**What needs to be done:** Where an entry below contains an image, skip the image and copy the rest exactly.

[[ Data shown, beginning ]]

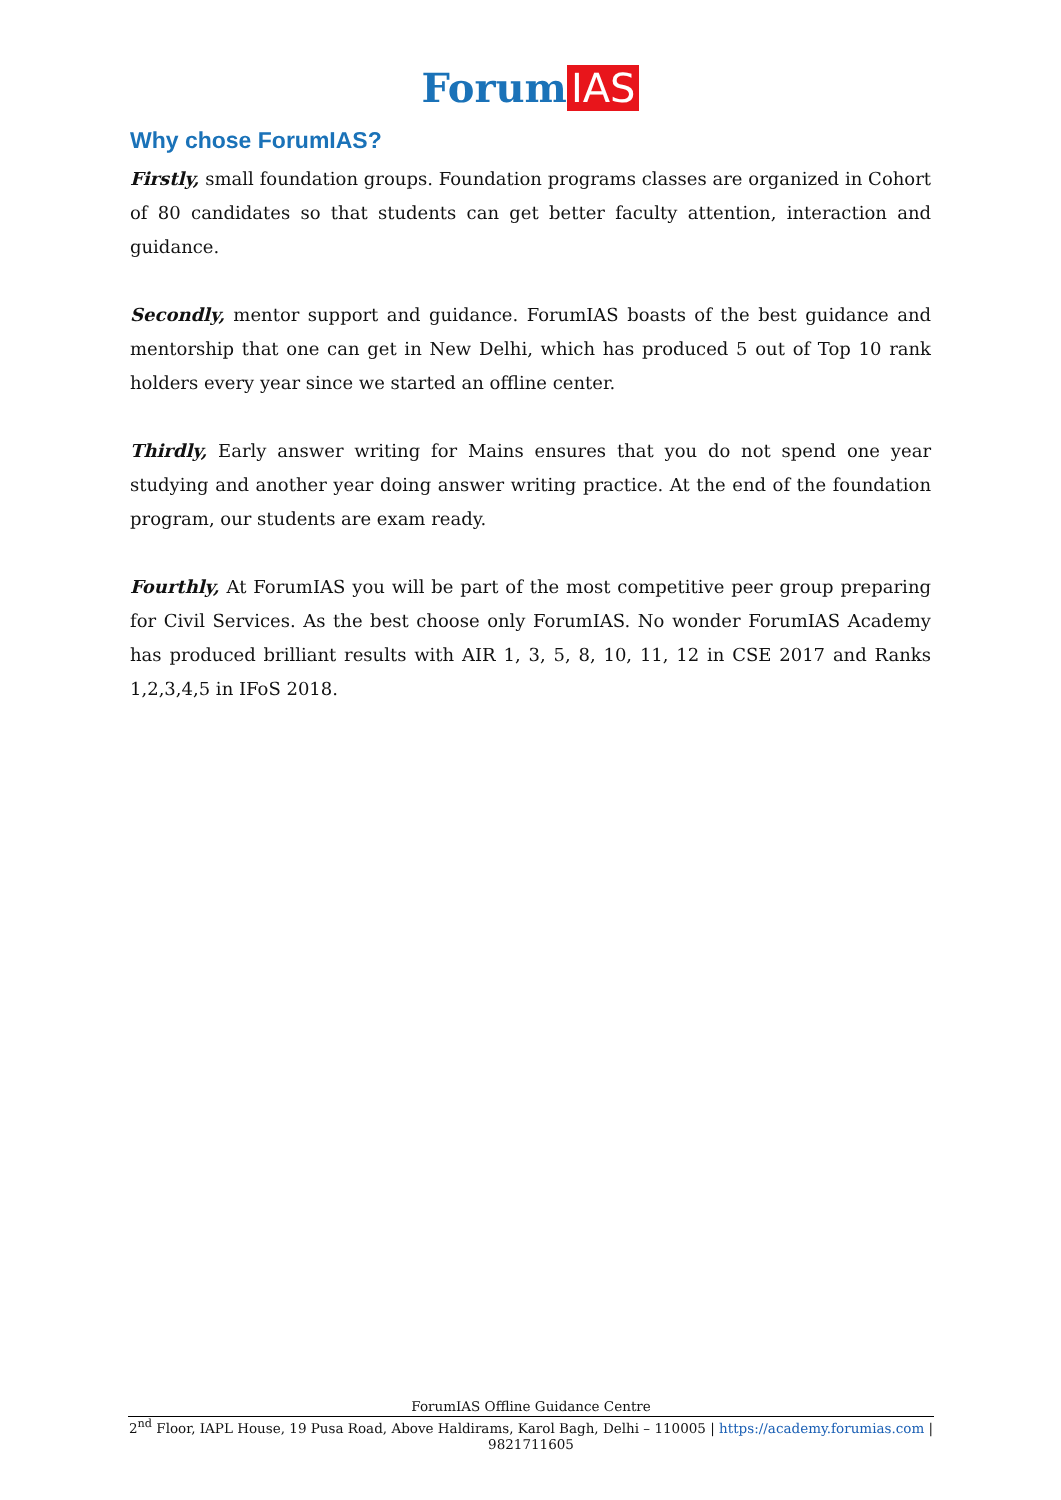Forum IAS
Why chose ForumIAS?
Firstly, small foundation groups. Foundation programs classes are organized in Cohort of 80 candidates so that students can get better faculty attention, interaction and guidance.
Secondly, mentor support and guidance. ForumIAS boasts of the best guidance and mentorship that one can get in New Delhi, which has produced 5 out of Top 10 rank holders every year since we started an offline center.
Thirdly, Early answer writing for Mains ensures that you do not spend one year studying and another year doing answer writing practice. At the end of the foundation program, our students are exam ready.
Fourthly, At ForumIAS you will be part of the most competitive peer group preparing for Civil Services. As the best choose only ForumIAS. No wonder ForumIAS Academy has produced brilliant results with AIR 1, 3, 5, 8, 10, 11, 12 in CSE 2017 and Ranks 1,2,3,4,5 in IFoS 2018.
ForumIAS Offline Guidance Centre
2<sup>nd</sup> Floor, IAPL House, 19 Pusa Road, Above Haldirams, Karol Bagh, Delhi – 110005 | https://academy.forumias.com | 9821711605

[[ Data shown, end ]]

**Your solution:**
Forum IAS
Why chose ForumIAS?
Firstly, small foundation groups. Foundation programs classes are organized in Cohort of 80 candidates so that students can get better faculty attention, interaction and guidance.
Secondly, mentor support and guidance. ForumIAS boasts of the best guidance and mentorship that one can get in New Delhi, which has produced 5 out of Top 10 rank holders every year since we started an offline center.
Thirdly, Early answer writing for Mains ensures that you do not spend one year studying and another year doing answer writing practice. At the end of the foundation program, our students are exam ready.
Fourthly, At ForumIAS you will be part of the most competitive peer group preparing for Civil Services. As the best choose only ForumIAS. No wonder ForumIAS Academy has produced brilliant results with AIR 1, 3, 5, 8, 10, 11, 12 in CSE 2017 and Ranks 1,2,3,4,5 in IFoS 2018.
ForumIAS Offline Guidance Centre
2<sup>nd</sup> Floor, IAPL House, 19 Pusa Road, Above Haldirams, Karol Bagh, Delhi – 110005 | https://academy.forumias.com | 9821711605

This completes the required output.